== Listed entries ==

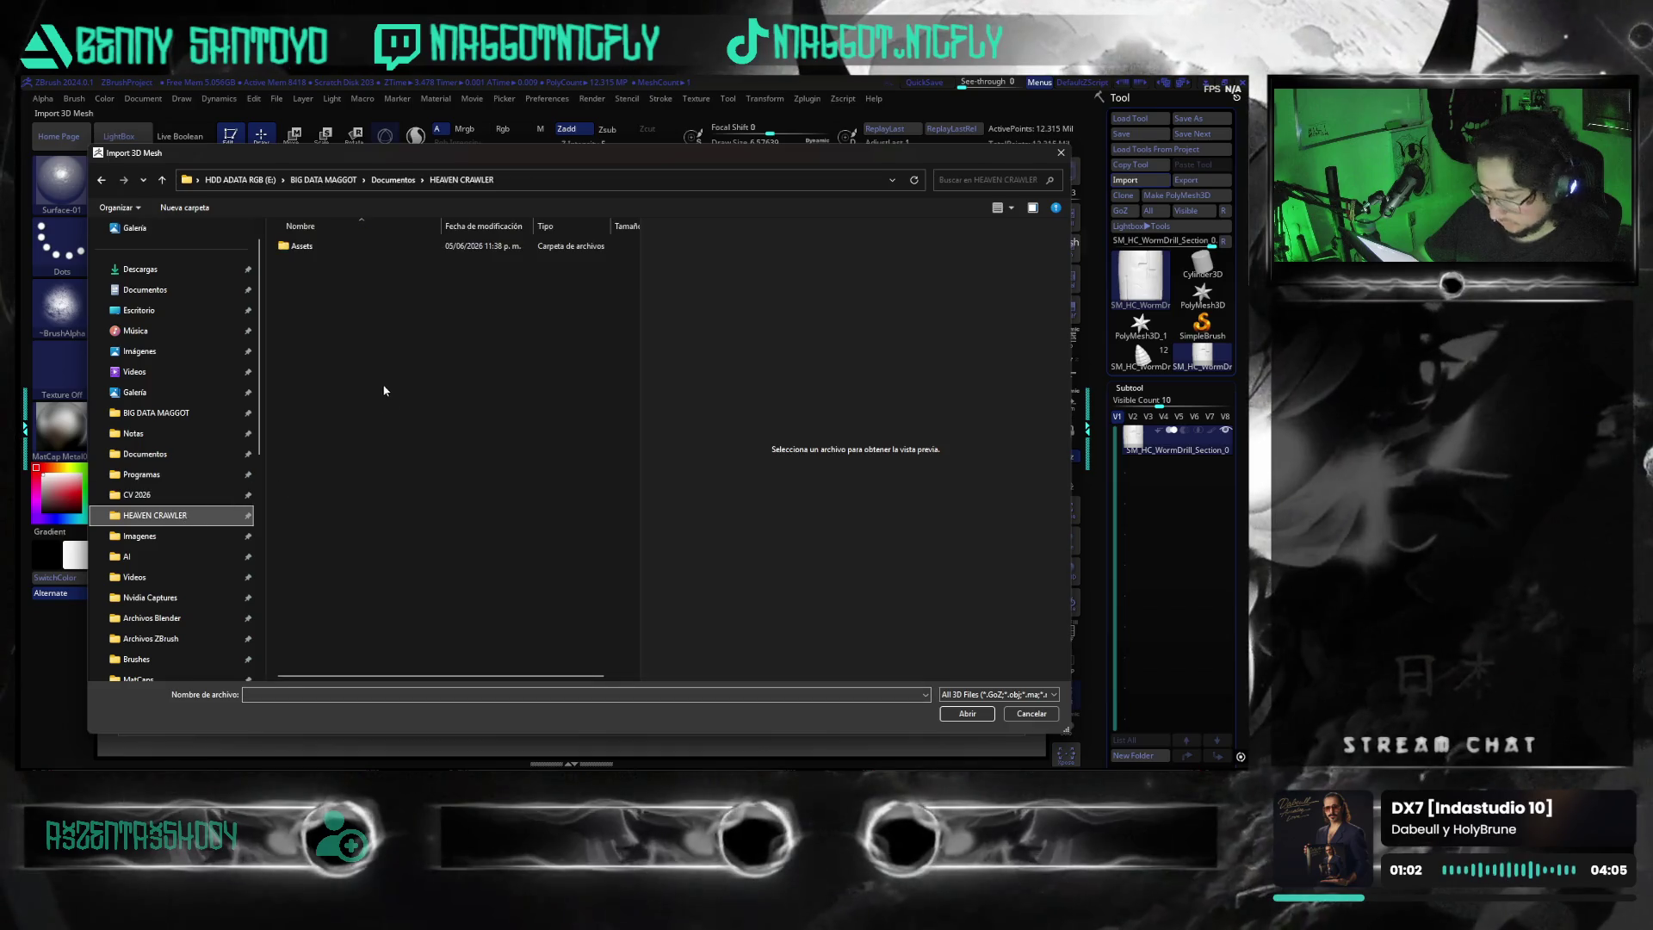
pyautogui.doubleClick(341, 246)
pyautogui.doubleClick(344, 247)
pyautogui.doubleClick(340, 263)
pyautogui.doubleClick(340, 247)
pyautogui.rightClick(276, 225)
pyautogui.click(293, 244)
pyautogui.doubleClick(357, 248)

===

→ **Task to complete**:
The data above is to be printed exactly, all of it, except for the pictures.

→ **Exercise result**:
pyautogui.doubleClick(341, 246)
pyautogui.doubleClick(344, 247)
pyautogui.doubleClick(340, 263)
pyautogui.doubleClick(340, 247)
pyautogui.rightClick(276, 225)
pyautogui.click(293, 244)
pyautogui.doubleClick(357, 248)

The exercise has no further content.